*** Material for this exercise ***

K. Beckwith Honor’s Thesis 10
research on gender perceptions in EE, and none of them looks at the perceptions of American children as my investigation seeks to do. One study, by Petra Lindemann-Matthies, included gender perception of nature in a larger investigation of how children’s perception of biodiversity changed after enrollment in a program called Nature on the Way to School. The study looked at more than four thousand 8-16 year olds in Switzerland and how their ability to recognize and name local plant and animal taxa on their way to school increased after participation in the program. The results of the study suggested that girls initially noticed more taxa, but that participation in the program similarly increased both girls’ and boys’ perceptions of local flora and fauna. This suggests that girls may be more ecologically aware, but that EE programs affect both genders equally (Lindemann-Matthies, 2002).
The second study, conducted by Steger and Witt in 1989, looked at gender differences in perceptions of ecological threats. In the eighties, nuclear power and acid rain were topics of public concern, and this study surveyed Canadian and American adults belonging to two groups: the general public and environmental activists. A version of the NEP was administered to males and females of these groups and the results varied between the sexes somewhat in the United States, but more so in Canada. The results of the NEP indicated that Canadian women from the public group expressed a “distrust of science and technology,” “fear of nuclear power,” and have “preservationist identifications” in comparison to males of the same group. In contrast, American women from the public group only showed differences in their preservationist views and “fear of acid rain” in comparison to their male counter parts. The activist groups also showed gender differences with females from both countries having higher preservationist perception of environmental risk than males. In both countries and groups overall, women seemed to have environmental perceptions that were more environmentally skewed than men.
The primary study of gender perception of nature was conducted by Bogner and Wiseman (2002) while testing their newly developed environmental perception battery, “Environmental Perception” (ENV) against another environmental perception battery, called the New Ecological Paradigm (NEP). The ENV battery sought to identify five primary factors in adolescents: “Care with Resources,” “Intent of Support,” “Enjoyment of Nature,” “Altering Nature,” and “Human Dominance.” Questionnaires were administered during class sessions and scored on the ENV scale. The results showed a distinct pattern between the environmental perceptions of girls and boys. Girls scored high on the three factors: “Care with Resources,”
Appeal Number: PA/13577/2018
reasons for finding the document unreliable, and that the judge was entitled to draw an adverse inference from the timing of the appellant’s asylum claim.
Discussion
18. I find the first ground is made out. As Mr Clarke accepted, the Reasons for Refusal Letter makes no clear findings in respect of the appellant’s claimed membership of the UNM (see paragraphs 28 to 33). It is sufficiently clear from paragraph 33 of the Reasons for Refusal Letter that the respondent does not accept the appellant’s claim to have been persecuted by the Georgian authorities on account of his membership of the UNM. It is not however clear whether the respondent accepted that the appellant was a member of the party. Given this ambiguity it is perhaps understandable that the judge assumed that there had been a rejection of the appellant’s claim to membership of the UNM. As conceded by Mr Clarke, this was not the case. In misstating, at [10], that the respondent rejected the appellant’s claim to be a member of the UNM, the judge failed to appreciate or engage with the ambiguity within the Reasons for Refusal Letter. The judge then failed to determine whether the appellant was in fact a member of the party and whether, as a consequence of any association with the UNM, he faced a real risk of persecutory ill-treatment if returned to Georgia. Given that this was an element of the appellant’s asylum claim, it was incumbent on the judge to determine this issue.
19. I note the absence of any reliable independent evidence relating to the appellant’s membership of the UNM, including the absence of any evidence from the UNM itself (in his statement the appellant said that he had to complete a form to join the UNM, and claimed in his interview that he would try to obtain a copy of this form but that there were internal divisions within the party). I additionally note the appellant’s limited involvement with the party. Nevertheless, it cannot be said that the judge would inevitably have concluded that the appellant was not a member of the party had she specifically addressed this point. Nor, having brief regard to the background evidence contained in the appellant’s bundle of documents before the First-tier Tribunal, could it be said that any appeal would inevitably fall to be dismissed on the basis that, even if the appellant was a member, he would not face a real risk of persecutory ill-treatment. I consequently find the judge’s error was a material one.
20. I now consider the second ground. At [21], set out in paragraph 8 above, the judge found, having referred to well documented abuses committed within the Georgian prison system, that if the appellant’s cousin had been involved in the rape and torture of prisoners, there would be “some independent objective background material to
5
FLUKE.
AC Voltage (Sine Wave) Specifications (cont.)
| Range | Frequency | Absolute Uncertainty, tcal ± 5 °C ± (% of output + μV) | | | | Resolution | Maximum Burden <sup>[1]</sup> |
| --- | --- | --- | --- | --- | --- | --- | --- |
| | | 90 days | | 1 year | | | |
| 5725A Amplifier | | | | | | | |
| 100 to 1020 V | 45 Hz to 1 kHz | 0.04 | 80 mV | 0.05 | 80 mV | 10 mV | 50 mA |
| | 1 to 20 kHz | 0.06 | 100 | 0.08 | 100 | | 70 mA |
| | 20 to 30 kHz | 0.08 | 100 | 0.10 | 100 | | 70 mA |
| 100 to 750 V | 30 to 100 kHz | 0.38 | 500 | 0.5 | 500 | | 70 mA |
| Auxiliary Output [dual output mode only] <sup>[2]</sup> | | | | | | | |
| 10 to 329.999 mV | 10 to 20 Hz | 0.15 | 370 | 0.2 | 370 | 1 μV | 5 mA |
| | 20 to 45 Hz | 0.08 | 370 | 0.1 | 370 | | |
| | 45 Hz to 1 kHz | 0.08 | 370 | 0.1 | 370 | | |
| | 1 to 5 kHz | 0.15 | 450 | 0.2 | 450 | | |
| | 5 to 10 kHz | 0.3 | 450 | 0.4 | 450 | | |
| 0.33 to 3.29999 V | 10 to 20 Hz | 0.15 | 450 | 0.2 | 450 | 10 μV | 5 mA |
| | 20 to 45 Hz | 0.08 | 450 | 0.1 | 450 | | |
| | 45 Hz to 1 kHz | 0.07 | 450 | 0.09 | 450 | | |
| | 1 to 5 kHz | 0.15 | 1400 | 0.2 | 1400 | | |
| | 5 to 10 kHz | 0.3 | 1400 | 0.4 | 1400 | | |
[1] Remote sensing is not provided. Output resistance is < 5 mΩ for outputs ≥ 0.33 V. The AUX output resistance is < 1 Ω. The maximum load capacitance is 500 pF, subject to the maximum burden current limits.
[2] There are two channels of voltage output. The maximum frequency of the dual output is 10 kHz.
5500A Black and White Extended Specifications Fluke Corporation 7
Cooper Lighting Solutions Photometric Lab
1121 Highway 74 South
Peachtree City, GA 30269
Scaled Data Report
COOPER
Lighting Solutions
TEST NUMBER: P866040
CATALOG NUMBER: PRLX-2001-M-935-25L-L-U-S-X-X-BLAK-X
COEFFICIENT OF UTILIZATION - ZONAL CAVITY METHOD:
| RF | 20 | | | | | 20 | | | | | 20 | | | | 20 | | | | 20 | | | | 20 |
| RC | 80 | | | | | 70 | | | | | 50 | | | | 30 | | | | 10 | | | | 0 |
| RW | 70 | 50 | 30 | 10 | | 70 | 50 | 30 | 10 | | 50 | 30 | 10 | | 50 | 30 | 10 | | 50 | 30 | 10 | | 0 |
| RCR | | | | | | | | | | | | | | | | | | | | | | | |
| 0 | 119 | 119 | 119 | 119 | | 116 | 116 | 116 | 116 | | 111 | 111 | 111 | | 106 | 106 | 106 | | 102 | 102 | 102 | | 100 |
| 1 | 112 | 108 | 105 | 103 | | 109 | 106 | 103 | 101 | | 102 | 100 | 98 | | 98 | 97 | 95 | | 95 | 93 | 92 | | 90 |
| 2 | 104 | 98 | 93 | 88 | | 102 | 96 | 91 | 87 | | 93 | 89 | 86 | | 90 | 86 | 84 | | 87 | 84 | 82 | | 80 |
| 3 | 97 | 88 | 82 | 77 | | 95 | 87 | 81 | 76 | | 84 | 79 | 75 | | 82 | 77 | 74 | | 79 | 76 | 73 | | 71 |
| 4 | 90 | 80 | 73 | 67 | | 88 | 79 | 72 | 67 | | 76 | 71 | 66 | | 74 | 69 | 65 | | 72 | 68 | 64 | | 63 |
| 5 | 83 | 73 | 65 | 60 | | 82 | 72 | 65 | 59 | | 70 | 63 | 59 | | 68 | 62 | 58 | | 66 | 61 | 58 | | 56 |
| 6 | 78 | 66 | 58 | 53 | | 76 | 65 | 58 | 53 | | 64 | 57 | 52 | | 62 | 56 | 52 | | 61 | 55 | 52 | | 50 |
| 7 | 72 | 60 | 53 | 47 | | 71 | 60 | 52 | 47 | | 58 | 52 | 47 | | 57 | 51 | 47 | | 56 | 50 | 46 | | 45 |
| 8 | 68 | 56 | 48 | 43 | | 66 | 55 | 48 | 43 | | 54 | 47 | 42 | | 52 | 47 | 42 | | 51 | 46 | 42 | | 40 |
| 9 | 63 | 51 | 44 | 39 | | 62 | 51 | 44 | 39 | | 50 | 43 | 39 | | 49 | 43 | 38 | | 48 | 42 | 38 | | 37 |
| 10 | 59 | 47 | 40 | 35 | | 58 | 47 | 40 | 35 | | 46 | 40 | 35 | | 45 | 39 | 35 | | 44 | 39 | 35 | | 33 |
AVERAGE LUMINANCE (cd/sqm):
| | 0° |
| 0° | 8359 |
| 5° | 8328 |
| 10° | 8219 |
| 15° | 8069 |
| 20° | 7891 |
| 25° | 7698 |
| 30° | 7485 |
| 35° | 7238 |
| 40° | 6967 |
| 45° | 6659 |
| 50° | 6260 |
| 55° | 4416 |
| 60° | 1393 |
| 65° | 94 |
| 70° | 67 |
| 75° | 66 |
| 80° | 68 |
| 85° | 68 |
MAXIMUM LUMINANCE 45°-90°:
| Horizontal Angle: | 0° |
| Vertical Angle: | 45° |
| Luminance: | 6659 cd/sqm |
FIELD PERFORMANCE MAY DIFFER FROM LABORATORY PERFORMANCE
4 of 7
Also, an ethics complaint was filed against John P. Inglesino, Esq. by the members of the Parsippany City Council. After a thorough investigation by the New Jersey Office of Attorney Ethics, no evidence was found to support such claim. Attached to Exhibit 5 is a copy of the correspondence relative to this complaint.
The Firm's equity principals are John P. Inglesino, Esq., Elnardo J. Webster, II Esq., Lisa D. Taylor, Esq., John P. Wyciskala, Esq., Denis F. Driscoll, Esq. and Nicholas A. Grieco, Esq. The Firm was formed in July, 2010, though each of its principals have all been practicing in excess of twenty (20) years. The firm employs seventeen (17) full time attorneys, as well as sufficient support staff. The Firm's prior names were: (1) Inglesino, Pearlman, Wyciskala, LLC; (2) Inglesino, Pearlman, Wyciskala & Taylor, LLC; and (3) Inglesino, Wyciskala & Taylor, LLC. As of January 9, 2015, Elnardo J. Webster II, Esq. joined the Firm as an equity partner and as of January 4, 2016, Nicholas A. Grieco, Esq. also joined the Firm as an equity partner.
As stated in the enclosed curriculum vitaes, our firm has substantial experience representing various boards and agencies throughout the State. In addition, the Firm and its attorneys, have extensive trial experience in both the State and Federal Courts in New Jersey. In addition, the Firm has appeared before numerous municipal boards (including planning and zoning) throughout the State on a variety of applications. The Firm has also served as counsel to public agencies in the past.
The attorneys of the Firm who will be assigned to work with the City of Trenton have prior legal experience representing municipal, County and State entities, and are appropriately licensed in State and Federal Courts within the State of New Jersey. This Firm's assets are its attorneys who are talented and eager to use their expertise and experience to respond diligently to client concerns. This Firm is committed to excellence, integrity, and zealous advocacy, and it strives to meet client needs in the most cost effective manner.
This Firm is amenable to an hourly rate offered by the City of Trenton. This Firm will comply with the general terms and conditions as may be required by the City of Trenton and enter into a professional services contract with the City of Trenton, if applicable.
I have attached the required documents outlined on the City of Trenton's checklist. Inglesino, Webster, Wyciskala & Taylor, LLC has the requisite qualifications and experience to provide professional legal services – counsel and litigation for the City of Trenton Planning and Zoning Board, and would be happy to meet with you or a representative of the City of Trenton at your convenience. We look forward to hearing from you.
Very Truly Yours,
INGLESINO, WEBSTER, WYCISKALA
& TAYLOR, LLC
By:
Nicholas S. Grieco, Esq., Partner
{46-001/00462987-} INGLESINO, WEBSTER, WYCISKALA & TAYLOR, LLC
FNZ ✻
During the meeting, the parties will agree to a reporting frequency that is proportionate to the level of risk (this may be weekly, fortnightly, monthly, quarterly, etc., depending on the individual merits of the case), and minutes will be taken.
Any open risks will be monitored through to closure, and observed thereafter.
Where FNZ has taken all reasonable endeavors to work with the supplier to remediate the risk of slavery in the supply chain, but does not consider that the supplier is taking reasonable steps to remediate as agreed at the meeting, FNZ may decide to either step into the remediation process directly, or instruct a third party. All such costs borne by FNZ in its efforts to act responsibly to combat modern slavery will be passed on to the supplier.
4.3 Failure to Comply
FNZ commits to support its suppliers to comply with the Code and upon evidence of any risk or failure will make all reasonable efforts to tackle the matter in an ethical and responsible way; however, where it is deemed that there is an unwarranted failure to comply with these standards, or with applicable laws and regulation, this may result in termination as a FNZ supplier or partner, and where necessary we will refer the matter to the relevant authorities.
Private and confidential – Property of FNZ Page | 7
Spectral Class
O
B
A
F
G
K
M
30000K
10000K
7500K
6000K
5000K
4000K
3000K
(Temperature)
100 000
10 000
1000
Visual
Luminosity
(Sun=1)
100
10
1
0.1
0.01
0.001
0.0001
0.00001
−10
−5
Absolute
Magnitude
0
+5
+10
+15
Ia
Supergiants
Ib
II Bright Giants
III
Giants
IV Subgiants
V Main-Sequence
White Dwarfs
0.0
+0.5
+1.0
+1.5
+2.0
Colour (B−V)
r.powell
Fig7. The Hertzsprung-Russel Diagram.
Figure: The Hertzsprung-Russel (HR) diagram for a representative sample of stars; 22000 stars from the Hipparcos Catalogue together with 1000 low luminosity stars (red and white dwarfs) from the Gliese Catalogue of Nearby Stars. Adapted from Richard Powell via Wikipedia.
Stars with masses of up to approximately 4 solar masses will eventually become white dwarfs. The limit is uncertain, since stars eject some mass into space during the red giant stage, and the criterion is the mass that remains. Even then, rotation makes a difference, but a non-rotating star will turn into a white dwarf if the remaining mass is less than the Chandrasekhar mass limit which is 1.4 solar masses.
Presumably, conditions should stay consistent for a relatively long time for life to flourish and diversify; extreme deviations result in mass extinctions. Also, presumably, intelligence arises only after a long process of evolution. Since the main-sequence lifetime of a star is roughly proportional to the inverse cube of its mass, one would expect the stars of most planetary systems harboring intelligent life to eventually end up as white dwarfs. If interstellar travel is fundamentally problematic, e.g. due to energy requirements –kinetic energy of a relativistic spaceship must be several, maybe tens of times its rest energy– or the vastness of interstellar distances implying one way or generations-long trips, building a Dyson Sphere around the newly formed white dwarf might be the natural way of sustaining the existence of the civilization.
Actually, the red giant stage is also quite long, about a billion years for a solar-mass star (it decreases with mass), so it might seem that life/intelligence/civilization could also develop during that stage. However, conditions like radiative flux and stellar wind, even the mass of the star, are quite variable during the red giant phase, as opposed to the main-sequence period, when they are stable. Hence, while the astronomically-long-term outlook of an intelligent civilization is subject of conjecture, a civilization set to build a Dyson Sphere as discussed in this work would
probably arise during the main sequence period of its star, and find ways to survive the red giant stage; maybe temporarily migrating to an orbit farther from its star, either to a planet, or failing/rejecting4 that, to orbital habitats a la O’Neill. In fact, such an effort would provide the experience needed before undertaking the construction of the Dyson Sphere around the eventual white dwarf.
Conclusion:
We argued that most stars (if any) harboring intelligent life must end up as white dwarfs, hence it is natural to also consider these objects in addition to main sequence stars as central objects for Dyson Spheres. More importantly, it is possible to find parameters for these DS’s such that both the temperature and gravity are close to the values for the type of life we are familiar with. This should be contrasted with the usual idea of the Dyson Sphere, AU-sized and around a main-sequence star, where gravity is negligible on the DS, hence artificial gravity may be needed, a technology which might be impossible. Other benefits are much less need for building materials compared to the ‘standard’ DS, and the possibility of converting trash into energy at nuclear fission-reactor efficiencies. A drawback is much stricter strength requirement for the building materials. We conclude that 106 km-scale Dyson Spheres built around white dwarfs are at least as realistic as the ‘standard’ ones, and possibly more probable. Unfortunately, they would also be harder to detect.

*** End of Material for this exercise ***

**Task requirements:**
Report every line of the records that contains the word "Specifications".

**Written solution:**
AC Voltage (Sine Wave) Specifications (cont.)
5500A Black and White Extended Specifications Fluke Corporation 7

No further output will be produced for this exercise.